Aim:
Copy the lines of the material below word for word, starting at the line that contains "genus: Schoenoplectus" and ending after the line that contains "scientific name: Lonicera chrysantha".

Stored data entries
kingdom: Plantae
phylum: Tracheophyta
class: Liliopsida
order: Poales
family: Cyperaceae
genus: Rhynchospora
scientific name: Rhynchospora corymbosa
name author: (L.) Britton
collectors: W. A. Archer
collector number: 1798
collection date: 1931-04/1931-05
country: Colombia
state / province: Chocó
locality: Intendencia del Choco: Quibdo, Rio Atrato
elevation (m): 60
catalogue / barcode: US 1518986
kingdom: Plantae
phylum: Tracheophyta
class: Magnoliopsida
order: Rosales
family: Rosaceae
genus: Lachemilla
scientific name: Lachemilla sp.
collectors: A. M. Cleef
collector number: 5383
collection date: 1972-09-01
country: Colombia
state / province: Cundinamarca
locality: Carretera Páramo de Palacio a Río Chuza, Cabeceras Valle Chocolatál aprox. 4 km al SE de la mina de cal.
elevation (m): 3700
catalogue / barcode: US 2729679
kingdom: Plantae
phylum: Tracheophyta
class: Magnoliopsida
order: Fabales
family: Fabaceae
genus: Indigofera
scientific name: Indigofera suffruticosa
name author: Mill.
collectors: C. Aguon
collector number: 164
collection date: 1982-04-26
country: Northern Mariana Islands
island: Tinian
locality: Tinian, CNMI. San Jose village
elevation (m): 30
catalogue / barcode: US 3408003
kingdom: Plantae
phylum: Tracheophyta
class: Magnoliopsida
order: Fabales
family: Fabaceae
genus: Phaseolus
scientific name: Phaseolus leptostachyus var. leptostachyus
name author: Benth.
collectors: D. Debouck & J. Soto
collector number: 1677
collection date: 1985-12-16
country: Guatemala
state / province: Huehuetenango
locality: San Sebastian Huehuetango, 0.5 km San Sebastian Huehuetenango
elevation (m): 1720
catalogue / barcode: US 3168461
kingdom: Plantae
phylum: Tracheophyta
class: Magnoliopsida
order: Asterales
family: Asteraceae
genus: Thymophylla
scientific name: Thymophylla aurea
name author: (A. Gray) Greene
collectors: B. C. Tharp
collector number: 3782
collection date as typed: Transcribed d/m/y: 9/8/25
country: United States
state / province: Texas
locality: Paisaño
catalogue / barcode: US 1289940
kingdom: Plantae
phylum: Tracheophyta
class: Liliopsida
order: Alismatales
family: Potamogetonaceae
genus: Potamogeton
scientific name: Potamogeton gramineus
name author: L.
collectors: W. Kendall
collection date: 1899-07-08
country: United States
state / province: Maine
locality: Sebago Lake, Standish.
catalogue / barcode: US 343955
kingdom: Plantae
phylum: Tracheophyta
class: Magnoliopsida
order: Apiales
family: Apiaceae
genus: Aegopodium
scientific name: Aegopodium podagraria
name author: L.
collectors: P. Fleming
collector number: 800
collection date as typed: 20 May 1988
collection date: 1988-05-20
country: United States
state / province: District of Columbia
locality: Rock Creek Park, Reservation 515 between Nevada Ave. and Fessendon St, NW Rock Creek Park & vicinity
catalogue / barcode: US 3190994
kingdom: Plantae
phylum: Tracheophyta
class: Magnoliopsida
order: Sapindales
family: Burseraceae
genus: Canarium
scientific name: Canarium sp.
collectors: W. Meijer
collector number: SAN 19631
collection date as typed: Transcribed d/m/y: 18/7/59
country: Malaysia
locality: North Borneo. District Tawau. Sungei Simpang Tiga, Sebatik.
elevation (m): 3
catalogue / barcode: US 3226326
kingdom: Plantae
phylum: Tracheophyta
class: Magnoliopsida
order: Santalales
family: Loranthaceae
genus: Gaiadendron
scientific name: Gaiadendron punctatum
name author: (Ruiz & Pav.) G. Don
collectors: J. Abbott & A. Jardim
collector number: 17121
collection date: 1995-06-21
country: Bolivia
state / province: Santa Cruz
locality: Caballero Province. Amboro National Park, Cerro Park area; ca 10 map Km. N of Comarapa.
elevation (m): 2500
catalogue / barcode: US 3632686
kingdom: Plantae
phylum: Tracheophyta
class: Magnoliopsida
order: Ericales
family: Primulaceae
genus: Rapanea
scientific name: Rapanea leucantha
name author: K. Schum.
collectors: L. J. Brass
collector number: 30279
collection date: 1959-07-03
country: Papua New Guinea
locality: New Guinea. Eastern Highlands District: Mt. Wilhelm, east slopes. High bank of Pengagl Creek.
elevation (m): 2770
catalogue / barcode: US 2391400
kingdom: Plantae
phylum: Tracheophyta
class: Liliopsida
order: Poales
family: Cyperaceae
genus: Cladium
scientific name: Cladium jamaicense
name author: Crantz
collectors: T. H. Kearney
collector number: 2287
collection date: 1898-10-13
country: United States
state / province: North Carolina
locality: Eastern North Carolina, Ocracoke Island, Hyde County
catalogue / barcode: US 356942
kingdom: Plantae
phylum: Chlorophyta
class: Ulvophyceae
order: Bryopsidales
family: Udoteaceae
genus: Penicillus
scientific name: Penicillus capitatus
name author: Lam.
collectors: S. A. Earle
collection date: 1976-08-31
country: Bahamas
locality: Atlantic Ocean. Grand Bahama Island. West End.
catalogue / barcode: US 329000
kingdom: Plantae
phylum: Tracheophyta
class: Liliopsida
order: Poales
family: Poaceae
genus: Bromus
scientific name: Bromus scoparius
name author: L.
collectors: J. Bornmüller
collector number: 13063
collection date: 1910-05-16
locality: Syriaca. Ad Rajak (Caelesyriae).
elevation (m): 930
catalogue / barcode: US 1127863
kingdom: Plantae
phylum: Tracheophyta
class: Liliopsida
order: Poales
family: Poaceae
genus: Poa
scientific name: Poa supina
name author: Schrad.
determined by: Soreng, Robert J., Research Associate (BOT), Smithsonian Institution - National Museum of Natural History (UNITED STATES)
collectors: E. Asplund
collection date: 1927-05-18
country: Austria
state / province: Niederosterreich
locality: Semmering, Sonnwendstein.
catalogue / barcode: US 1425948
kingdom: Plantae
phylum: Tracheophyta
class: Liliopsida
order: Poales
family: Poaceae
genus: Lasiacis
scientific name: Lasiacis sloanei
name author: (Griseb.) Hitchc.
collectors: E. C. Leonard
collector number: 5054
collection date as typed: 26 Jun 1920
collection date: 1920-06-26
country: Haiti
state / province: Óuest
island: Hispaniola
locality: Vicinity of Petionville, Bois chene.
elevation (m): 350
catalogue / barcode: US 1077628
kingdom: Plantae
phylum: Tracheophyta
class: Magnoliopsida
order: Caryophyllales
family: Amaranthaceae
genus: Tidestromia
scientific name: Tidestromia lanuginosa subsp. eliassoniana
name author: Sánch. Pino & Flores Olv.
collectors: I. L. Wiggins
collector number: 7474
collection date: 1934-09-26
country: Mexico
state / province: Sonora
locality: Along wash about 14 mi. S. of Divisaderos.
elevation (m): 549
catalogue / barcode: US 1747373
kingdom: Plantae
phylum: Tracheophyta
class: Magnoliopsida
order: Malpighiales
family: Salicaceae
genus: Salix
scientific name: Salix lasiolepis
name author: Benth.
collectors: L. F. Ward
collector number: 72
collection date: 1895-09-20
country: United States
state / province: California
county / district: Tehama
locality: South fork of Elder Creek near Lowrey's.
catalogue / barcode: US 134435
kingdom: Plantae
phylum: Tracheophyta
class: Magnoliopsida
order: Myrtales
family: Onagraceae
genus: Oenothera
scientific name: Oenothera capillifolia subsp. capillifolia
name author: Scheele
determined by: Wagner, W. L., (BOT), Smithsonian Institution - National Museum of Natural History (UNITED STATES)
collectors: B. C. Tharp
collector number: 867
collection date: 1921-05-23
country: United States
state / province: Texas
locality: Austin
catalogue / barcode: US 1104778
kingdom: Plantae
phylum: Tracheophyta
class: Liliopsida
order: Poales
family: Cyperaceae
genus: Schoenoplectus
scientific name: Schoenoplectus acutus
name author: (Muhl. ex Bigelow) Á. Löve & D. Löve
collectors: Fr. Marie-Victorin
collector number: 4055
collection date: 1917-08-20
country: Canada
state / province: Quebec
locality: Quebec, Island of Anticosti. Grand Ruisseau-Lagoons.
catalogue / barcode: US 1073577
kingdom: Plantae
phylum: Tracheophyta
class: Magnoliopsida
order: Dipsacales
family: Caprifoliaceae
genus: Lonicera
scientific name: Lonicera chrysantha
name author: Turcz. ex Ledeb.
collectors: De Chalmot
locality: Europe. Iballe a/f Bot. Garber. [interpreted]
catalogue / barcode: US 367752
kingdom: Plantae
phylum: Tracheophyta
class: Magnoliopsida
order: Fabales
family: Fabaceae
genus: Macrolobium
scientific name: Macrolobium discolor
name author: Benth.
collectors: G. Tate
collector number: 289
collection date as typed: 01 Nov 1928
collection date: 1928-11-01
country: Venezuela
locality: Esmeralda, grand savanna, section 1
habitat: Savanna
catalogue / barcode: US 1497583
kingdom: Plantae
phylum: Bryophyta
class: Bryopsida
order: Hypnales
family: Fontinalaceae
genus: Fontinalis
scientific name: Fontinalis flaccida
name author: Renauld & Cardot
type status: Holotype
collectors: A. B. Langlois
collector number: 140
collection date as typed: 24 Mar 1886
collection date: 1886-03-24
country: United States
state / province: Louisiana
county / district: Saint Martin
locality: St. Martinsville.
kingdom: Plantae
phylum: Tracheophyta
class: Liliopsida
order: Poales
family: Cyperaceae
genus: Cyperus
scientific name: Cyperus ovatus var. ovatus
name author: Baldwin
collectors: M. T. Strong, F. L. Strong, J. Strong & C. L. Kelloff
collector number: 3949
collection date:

Exercise answer:
genus: Schoenoplectus
scientific name: Schoenoplectus acutus
name author: (Muhl. ex Bigelow) Á. Löve & D. Löve
collectors: Fr. Marie-Victorin
collector number: 4055
collection date: 1917-08-20
country: Canada
state / province: Quebec
locality: Quebec, Island of Anticosti. Grand Ruisseau-Lagoons.
catalogue / barcode: US 1073577
kingdom: Plantae
phylum: Tracheophyta
class: Magnoliopsida
order: Dipsacales
family: Caprifoliaceae
genus: Lonicera
scientific name: Lonicera chrysantha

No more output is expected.